**Your instructions:**
Go over the data below line by line, and state how many lines contain the string "border". Give the number only.

(Code change snippets)
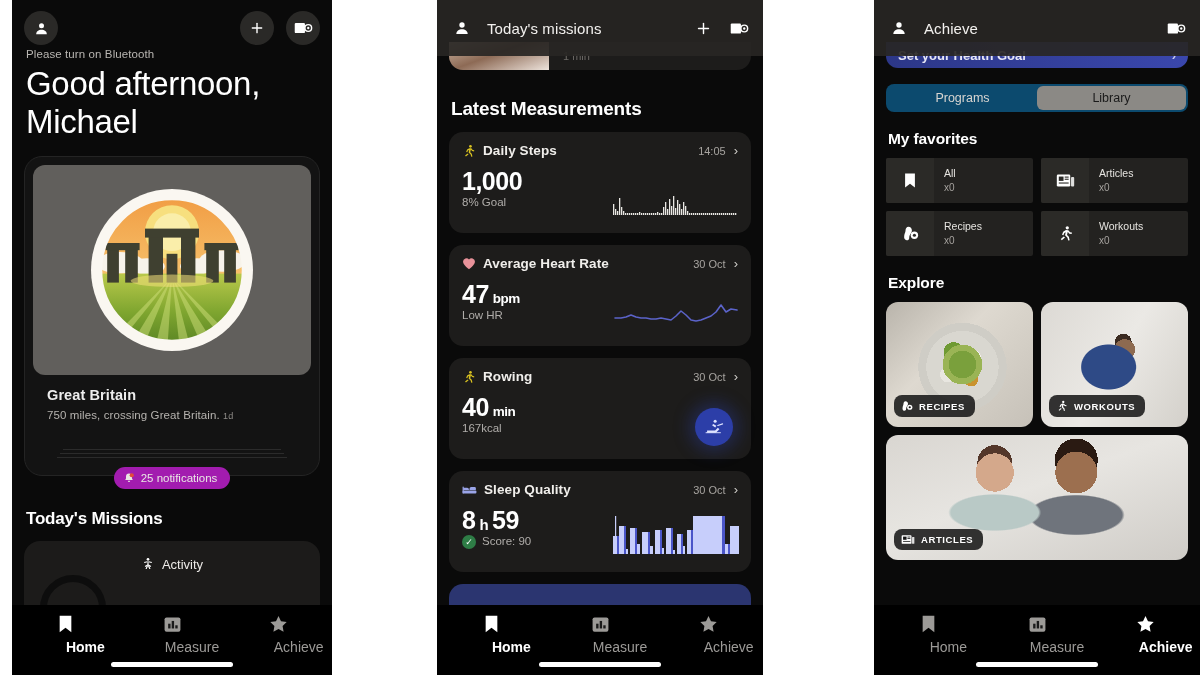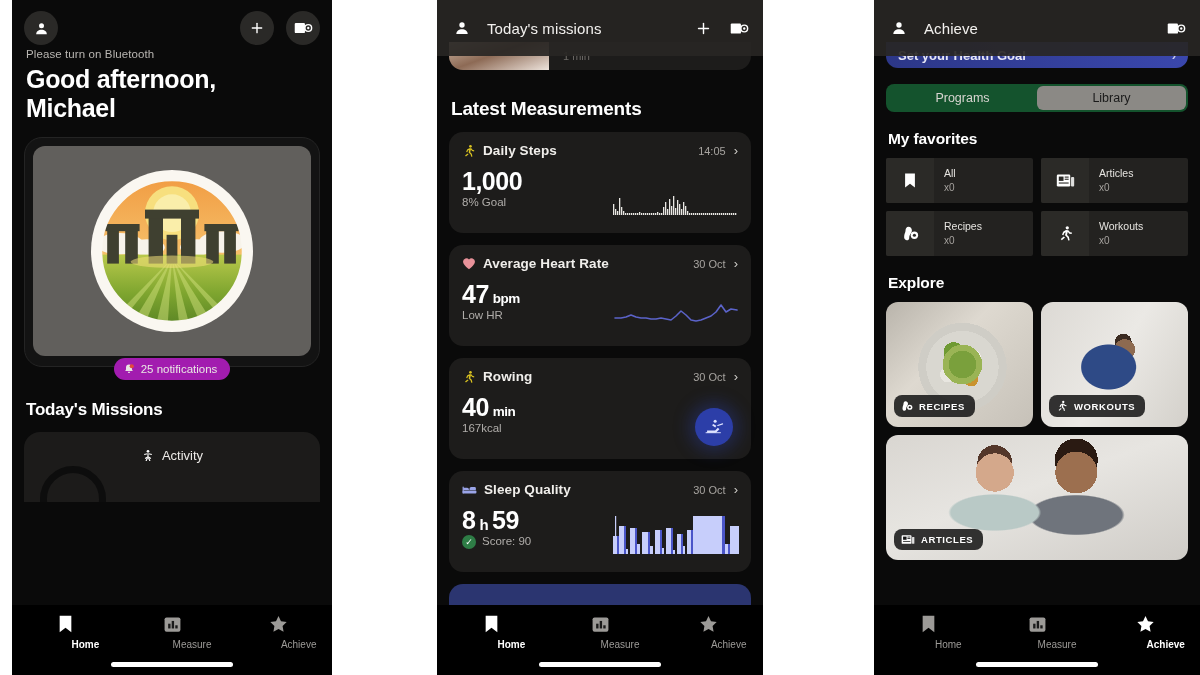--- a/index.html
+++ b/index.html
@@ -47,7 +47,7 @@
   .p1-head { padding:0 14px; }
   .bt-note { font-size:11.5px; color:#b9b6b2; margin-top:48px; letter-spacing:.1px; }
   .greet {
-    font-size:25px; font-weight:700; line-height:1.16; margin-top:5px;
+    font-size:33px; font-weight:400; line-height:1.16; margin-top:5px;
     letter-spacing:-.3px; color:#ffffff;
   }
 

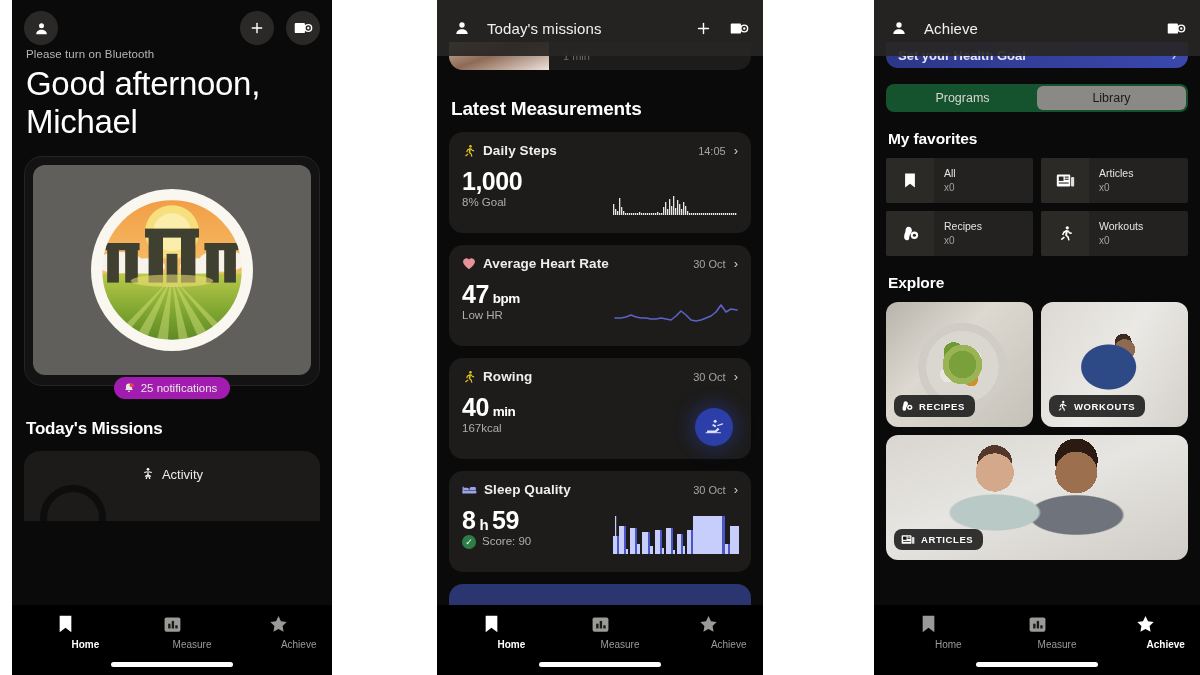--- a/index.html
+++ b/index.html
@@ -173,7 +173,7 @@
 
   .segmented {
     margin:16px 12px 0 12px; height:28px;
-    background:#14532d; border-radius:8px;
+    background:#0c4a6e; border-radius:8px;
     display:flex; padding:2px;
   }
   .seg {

**Written solution:**
2